Bouwplan met 60% blijvend grasland, 20% grasklaver en 20% mais

Blijvend grasland is het allerbeste voor het bodemleven, een betere structuur, een betere waterhuishouding, koolstofvastlegging en biodiversiteit. Maar door de verplichte roulatie van akkerbouwgewassen (ook mais) moet een deel van het grasland tijdelijk zijn om de verplichte roulatie mogelijk te maken. Welke verhouding tijdelijk grasland, blijvend grasland en bouwland is dan het beste? Er wordt hierbij uitgegaan van de derogatievoorwaarde waarbij er sowieso 80% grasland in het bouwplan moet zitten.

In het GLB moeten akkerbouwgewassen minimaal eens in de vier jaar worden afgewisseld met een rustgewas. Dit wordt later verkort naar eens in de drie jaar. De logische keuze voor een melkveebedrijf is om gras in te zetten als rustgewas. Door de verplichting van een rustgewas is continuteelt van mais niet meer mogelijk. Dit vraagt om een nieuwe kijk en een goede beoordeling van de juiste roulatie op het bedrijf. Want wat is dan de juiste verhouding van blijvend, tijdelijk en maisland?

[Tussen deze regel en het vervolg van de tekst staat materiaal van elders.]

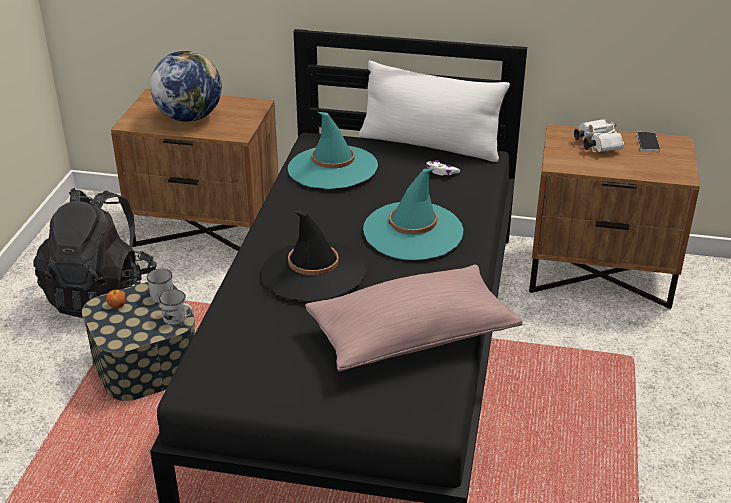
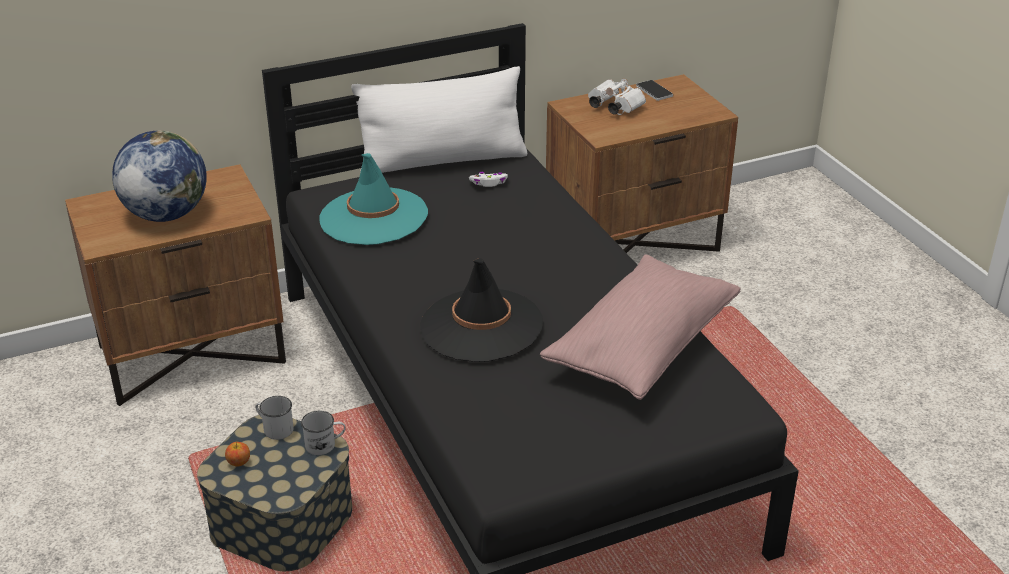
camera: 35 degrees left, 0 degrees up
black backpack [33,188,156,318] -> none
turquoise hat [363,169,463,261] -> none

Uit onderzoek blijkt dat een bouwplan van 60% blijvend grasland, 20% grasklaver en 20% mais de beste verhouding is om economisch en ecologisch voordeel te halen.

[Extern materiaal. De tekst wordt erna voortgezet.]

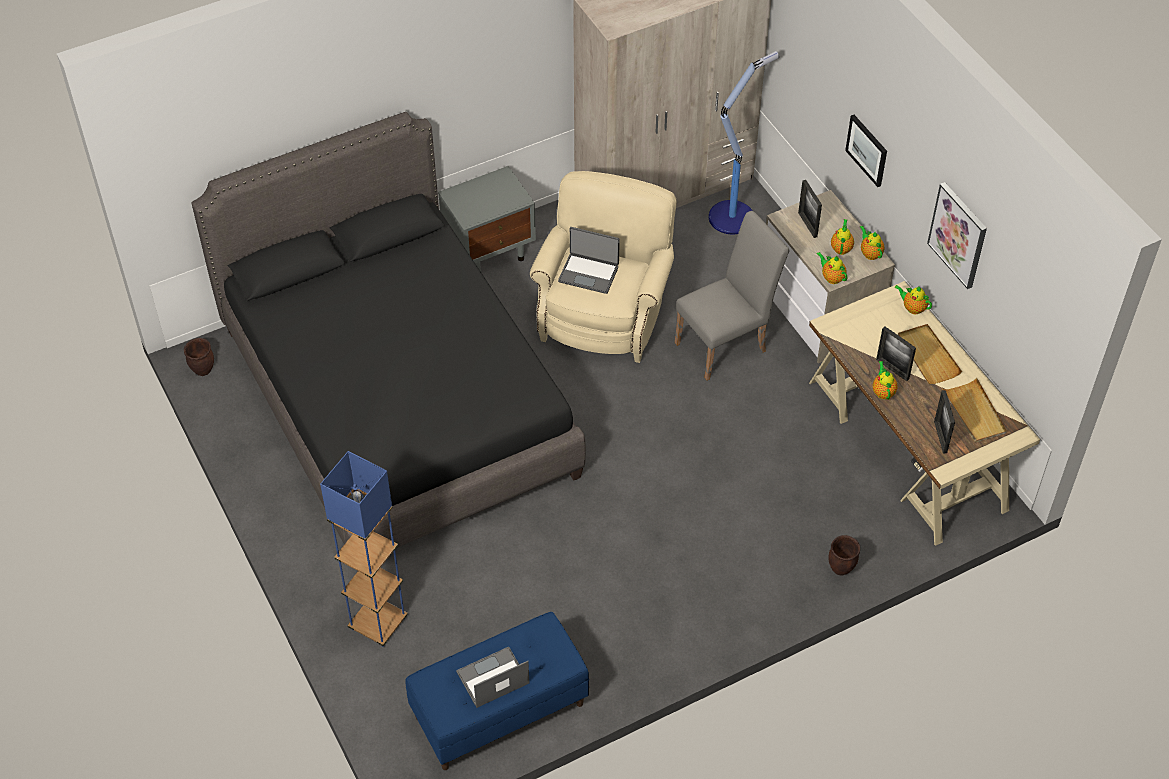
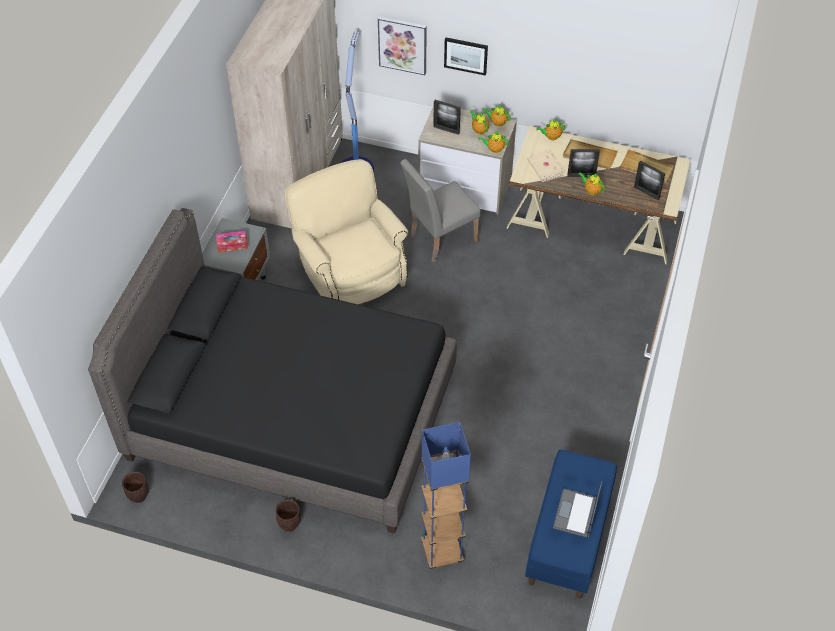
camera: 45 degrees left, 0 degrees up
laptop [558,227,620,294] -> none
grey chair [675,211,789,381] -> grey chair turned 135 degrees counterclockwise [400,159,481,263]
brown planter [828,535,860,576] -> brown planter moved to [276,499,301,532]
picture [927,182,987,289] -> picture moved to [378,16,427,75]
none -> tissue box [216,231,248,253]
none -> beige book [527,150,564,182]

“Door een hoog aandeel blijvend grasland met een lage frequentie van graslandvernieuwing en vruchtwisseling van mais met grasklaver wordt bij dit bouwplan een optimaal organische stofgehalte voor het bedrijf als geheel bereikt.“

Toename organische stof met bouwplan

Het 60:20:20 bouwplan bevat 60% blijvend grasland, 20% grasklaver en 20% mais (of ander akkerbouwgewas). 60% blijvend grasland is uiteraard blijvend. De andere 40% wordt in wisselteelt van drie jaar met elkaar geruild. De klavers in het gras zorgen voor een versnelde ontwikkeling van bodemleven en ondergrondse biodiversiteit. Hierdoor zal de organische stof ook sneller toenemen dan bij gewoon tijdelijk grasland. Selecteer de percelen met het hoogste stikstofleverend vermogen voor blijvend grasland en begin op percelen met het laagste stikstofleverend vermogen met grasklaver. In het laatste jaar van de mais (of ander akkerbouwgewas) is het goed om te kiezen voor een vroeg ras om grasklaver beter te laten slagen. Het beste is om de grasklaver voor eind september te zaaien. Grasklaver kan gezaaid worden in de verhouding 30 kilogram BG3 of BG4 met 5 kilogram rode klaver en 3 kilogram witte klaver per hectare.

Voordelen van 60:20:20

De verhouding van 60:20:20 in het bouwplan zorgt voor het optimale gebruik van het land. Daarbij ontstaat er balans tussen de opbouw en afbraak van bodemleven, bodemstructuur, organische stof, uitspoelingen en de waterregulerende werking.

Besparen graszaad met blijvend grasland

Er worden kosten bespaard op het aandeel van 60% blijvend grasland. Het inzaaien van grasklaver kost meer dan gewoon tijdelijk grasland, maar de meerwaarde in bodemleven en organische stof opbouw betaalt zich in de volgteelt uit. Er is hier uitgegaan van een situatie waarin het bedrijf de verdeling 80% gras en 20% bouwland hanteert.

Tip: Het bouwplan 60:20:20 is gebaseerd op de oude derogatievoorwaarden. De overheid zal waarschijnlijk komen met graslandstimulerende maatregelen maar het is nog onduidelijk hoe dat zich na het verlies van derogatie gaat ontwikkelen. Het is duidelijk dat (blijvend) grasland de grootste bijdrage heeft op ecologische systeemdiensten, maar op basis van de een-jaarlijkse economie zijn andere gewassen een meer economische keuze.